Triangle de tristesse, Le Lotus Blanc, Le complexe: Les vacances de luxe ont pris une tournure culturelle ces dernières années alors que les créateurs ont exploré les tensions entre évasion et exploitation, opulence et pauvreté, inhérentes à ces escapades chics. Île de villégiaturele quatrième album du pionnier allemand de la microhouse Rajko Müller, est peut-être le premier disque house à explorer cette idée, ce qui est ironique, étant donné que le morceau phare d’Isolée, l’éternel « Beau Mot Plage », était un pilier des compilations de danse polie conçues pour une décadence soignée dans les bars d’hôtel intimidants et chers du début des années 2000.
Aux premières impressions, Île de villégiature semble occuper un créneau similaire. C’est, de loin, l’album le plus soigné d’Isolée. Il y a quelque chose de très ordonné dans le disque, en particulier les rythmes, qui ont les lignes épurées et la symétrie attrayante d’un aéroport bien conçu. La batterie et la basse sont à la fois parfaites – comme en témoigne le son de charleston ouvert magnifiquement éraflé sur « Con o Sin », qui a la rayure percussive de la laine d’acier sur le verre – et des fondations parfaitement ignorables et bien conçues qui soulèvent à peine une seconde pensée. Vous pouvez imaginer un concierge surmené coller Île de villégiature pour accueillir le dernier lot d’invités choyés, d’une manière qui serait invraisemblable pour le rock électro tremblant de « Jelly Baby / Fish » (de 2005 Nous sommes des monstres) ou le funk diffus et nerveux de « Going Nowhere » (de 2011 Jeunesse bien dépensée).
A un certain niveau, ce repli sur le lustre est décevant ; le monde ne réclame pas exactement plus de maison dans le hall de l’hôtel. Pourtant, la production minimale de l’album permet au sens exquis de la mélodie de Müller, qui tend vers la mélancolie mélancolique, de briller de sa lumière lugubre. « Let’s Dence » [sic]un numéro sans rythme séduisant, rappelle les albums ambiants classiques de Brian Eno dans ses harmoniques douces et introspectives, qui s’enroulent sur eux-mêmes comme des chiots se blottissant contre leur mère, tandis que « Modernation » a un air de blues magnifiquement discret dans son thème central, rappelant les esquisses mélodiques qui sous-tendent Miles Davis Sorte de bleu. Le résultat est l’une des musiques les plus émouvantes d’Isolée depuis « Beau Mot Plage ».
De plus, il devient évident que Müller n’a pas tant abandonné ses manières idiosyncratiques qu’il les a cachées au plus profond de ses productions rayonnantes.
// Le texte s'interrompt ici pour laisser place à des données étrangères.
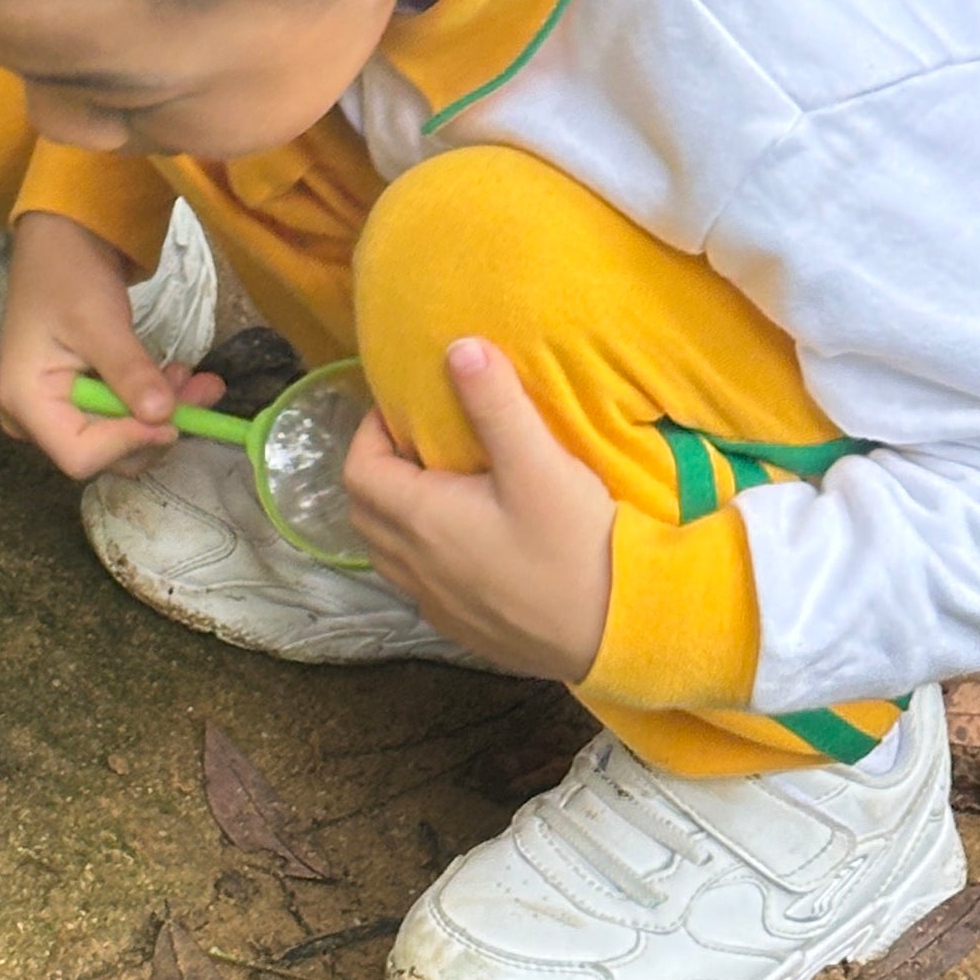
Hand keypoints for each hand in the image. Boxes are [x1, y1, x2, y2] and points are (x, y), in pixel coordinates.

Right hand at [0, 209, 216, 480]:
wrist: (62, 240)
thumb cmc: (67, 274)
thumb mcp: (100, 321)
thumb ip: (129, 372)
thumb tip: (164, 419)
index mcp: (25, 402)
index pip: (80, 456)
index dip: (129, 442)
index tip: (171, 415)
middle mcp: (34, 419)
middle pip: (103, 455)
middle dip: (155, 428)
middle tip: (198, 392)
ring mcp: (56, 414)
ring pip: (120, 440)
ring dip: (163, 415)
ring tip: (193, 377)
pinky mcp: (77, 403)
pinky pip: (121, 419)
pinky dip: (154, 404)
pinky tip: (176, 376)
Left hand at [344, 337, 613, 677]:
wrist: (621, 631)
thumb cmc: (578, 545)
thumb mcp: (539, 464)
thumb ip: (496, 404)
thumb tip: (459, 348)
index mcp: (420, 520)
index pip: (358, 470)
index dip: (369, 434)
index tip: (404, 413)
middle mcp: (415, 567)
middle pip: (364, 512)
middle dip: (378, 471)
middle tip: (418, 444)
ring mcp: (436, 604)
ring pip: (388, 553)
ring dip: (397, 516)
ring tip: (440, 488)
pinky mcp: (463, 629)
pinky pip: (419, 586)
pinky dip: (422, 556)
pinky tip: (467, 542)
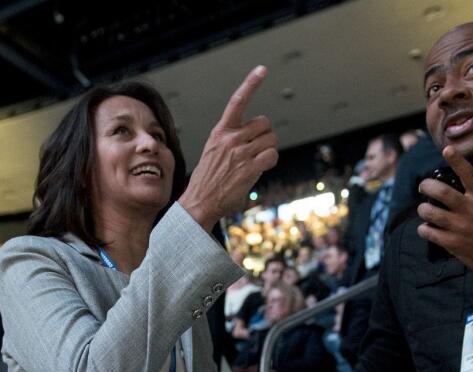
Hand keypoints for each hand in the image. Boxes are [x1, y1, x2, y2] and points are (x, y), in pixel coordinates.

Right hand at [179, 66, 278, 225]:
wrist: (199, 201)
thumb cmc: (208, 179)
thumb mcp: (213, 151)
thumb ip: (231, 140)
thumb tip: (255, 137)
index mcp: (220, 132)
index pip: (237, 101)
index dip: (251, 83)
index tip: (262, 69)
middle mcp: (231, 138)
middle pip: (264, 123)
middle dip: (266, 135)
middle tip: (257, 149)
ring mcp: (241, 153)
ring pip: (272, 139)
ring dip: (269, 150)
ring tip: (256, 161)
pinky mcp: (250, 167)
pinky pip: (272, 155)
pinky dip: (270, 161)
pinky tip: (260, 168)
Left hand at [415, 145, 472, 274]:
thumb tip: (465, 179)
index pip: (468, 174)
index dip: (456, 160)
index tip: (447, 150)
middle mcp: (469, 209)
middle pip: (441, 191)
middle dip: (426, 185)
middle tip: (423, 186)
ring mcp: (459, 226)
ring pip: (430, 212)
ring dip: (423, 209)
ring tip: (424, 209)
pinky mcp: (452, 242)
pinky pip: (429, 232)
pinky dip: (424, 229)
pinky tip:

Île de villégiature opère selon le subtil push and pull entre répétition et variation. La plupart des 10 chansons de l’album sont basées sur ce qui semble être de simples motifs mélodiques en boucle – comme le riff étrangement guilleret au centre de « Canada Balsam » ou la ligne de basse descendante sur « Tender Date » – qui, à y regarder de plus près, ne t assez répéter, comme si l’idée de réitération était tout simplement trop vulgaire pour une œuvre aussi finement réglée que celle-ci. Au lieu de cela, Müller introduit de légères variations de ton ou de timing – une note qui tombe à contretemps, ou une mélodie soudainement éraflée par un effet électronique – qui tissent un sort cérébral et hypnotique sur l’auditeur sans méfiance. Implicite dans tout cela est un sentiment de dégradation. L’une des astuces préférées de Müller, magnifiquement employée sur « Clap Gently » et « Coco’s Visa », consiste à utiliser des sons de synthé désaccordés pour donner l’impression que ses mélodies diminuent sous nos yeux, leurs notes entraînées par de forts courants sous-marins ou fondant dans le Soleil de midi.